BEGIN

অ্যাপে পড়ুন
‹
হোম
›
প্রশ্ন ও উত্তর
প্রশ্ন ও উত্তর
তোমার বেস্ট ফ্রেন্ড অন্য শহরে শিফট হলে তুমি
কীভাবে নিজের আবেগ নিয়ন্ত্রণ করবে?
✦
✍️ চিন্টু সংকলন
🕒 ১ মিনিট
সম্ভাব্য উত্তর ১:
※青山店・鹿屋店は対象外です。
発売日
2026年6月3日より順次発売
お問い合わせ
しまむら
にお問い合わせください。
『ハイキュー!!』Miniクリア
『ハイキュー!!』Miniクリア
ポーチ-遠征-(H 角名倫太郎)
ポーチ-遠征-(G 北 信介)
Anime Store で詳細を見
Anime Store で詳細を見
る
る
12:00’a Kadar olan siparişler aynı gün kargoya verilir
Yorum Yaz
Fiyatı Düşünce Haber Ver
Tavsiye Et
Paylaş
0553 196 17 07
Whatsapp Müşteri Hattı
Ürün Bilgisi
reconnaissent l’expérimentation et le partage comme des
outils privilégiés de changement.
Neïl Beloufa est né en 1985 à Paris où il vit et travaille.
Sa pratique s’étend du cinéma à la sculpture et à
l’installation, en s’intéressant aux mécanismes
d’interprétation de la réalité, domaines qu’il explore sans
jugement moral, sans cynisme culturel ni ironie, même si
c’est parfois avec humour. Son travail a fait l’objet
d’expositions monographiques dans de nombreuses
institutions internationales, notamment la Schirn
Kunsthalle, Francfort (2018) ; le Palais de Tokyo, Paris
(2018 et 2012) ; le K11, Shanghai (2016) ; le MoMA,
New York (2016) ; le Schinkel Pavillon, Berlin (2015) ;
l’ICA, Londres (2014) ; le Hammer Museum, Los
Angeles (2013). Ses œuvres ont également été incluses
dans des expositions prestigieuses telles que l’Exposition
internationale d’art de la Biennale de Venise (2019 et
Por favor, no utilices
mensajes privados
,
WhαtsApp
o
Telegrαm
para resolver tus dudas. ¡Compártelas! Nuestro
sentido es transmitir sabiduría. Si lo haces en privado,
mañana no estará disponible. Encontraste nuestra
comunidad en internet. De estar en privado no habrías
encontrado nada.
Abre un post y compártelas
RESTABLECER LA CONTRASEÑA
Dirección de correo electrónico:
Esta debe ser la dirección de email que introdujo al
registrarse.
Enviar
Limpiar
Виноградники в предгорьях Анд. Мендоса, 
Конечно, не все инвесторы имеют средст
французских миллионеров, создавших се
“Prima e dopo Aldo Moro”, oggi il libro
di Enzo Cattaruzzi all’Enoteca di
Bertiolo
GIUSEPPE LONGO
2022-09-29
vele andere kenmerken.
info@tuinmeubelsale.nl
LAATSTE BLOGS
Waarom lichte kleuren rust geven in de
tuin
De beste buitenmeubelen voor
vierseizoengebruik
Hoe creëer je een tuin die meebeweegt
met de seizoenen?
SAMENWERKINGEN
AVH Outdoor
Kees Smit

END

• **Exercise details**
What lines in the data above contain the word "expositions"? Copy them all.

• **Solved exercise**
d’expositions monographiques dans de nombreuses
dans des expositions prestigieuses telles que l’Exposition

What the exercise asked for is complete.